▶ **Exercise**
Print the passage from the article on Sally Ride's stamp collection, starting with "Ride, who became" and going on through "the road trip.".

▶ **Document section**
※ ※ ※
Sally Ride's Space Stamp Collection: Inside the Astronaut's Albums

sally ride stamp collection
Among Sally Ride’s stamp collection were four 1962 U.S. airmail stamps honoring aviator Amelia Earhart. (Image credit: USPS/Daniel Afzal via

Long before Sally Ride left her stamp on space history, the famed astronaut discovered a passion for collecting space stamps.

Ride, who became the first American woman to fly in space 35 years ago Monday (June 18), was honored last month with a U.S. postage stamp of her own. Though she did not live long enough to see it — Ride died at the age of 61 in 2012 — her partner Tam O'Shaughnessy said Ride would have been "thrilled beyond belief."

"Sally collected stamps most of her life," said O'Shaughnessy at the United States Postal Service's dedication ceremony for the Sally Ride Forever stamp held at the University of California San Diego in La Jolla on May 23. [Sally Ride's Life Shines in New Photobiography Book for Kids]

During a nine-month family tour of Europe in 1960, Ride, then 9 years old, and her younger sister were each encouraged to begin a stamp collection as a means of entertainment during the road trip.

"Everywhere that they traveled in Europe, [Sally's sister] Bear collected the animal stamps and Sally collected Olympic stamps," O'Shaughnessy shared. "After that, Sally just really got into it and continued to collect stamps the rest of her life."

In the late 1960s, Ride expanded her philatelic interests beyond the games.
※ ※ ※
▶ **Information provided**
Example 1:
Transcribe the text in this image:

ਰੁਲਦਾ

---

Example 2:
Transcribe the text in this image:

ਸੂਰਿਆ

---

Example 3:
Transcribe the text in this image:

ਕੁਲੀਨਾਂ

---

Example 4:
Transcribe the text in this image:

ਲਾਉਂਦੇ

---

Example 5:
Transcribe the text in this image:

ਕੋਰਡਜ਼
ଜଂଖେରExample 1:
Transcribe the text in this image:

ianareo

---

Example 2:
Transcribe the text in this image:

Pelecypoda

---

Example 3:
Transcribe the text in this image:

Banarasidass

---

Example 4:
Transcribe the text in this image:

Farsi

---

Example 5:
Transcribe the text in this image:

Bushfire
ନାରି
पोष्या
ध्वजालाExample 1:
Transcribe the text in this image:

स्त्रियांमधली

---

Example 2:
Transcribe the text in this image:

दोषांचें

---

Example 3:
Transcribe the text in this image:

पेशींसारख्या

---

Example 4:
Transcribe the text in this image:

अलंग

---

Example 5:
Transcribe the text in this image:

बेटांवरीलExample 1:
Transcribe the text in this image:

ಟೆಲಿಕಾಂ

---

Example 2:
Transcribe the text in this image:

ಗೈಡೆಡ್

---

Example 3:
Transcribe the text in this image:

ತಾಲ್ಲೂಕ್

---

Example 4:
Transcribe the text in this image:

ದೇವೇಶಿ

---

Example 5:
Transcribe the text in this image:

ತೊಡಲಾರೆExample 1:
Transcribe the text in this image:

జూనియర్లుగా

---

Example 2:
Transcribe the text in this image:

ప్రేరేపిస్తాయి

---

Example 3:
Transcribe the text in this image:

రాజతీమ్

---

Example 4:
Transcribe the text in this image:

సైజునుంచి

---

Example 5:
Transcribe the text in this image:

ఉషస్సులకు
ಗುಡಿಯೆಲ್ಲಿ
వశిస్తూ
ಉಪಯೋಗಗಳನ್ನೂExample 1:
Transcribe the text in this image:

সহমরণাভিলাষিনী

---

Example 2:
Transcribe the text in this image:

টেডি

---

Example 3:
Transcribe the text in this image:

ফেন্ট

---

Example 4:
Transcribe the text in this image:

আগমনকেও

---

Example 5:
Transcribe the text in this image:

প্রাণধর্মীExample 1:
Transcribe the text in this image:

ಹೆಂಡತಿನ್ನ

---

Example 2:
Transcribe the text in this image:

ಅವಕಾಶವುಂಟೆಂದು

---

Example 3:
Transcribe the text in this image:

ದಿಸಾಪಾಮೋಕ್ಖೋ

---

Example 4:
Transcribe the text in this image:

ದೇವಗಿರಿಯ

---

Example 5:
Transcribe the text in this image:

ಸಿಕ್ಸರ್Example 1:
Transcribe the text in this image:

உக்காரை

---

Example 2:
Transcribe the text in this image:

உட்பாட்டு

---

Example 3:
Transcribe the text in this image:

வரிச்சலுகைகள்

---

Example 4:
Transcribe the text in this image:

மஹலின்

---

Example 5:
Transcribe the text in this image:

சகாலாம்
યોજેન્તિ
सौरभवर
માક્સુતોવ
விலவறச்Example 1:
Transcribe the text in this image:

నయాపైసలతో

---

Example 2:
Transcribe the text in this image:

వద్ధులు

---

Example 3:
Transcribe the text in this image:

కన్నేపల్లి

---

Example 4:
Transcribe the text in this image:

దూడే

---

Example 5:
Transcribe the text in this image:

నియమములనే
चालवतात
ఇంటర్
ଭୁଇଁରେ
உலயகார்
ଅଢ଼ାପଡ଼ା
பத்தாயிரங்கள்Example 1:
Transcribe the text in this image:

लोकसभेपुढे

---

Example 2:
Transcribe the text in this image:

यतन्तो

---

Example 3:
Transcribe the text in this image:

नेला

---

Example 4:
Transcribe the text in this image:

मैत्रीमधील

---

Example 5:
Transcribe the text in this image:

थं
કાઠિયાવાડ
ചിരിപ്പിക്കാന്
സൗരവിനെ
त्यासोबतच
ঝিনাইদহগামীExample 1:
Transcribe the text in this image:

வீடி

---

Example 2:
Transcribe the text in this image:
※ ※ ※
▶ **Reply to the exercise**
Ride, who became the first American woman to fly in space 35 years ago Monday (June 18), was honored last month with a U.S. postage stamp of her own. Though she did not live long enough to see it — Ride died at the age of 61 in 2012 — her partner Tam O'Shaughnessy said Ride would have been "thrilled beyond belief."

"Sally collected stamps most of her life," said O'Shaughnessy at the United States Postal Service's dedication ceremony for the Sally Ride Forever stamp held at the University of California San Diego in La Jolla on May 23. [Sally Ride's Life Shines in New Photobiography Book for Kids]

During a nine-month family tour of Europe in 1960, Ride, then 9 years old, and her younger sister were each encouraged to begin a stamp collection as a means of entertainment during the road trip.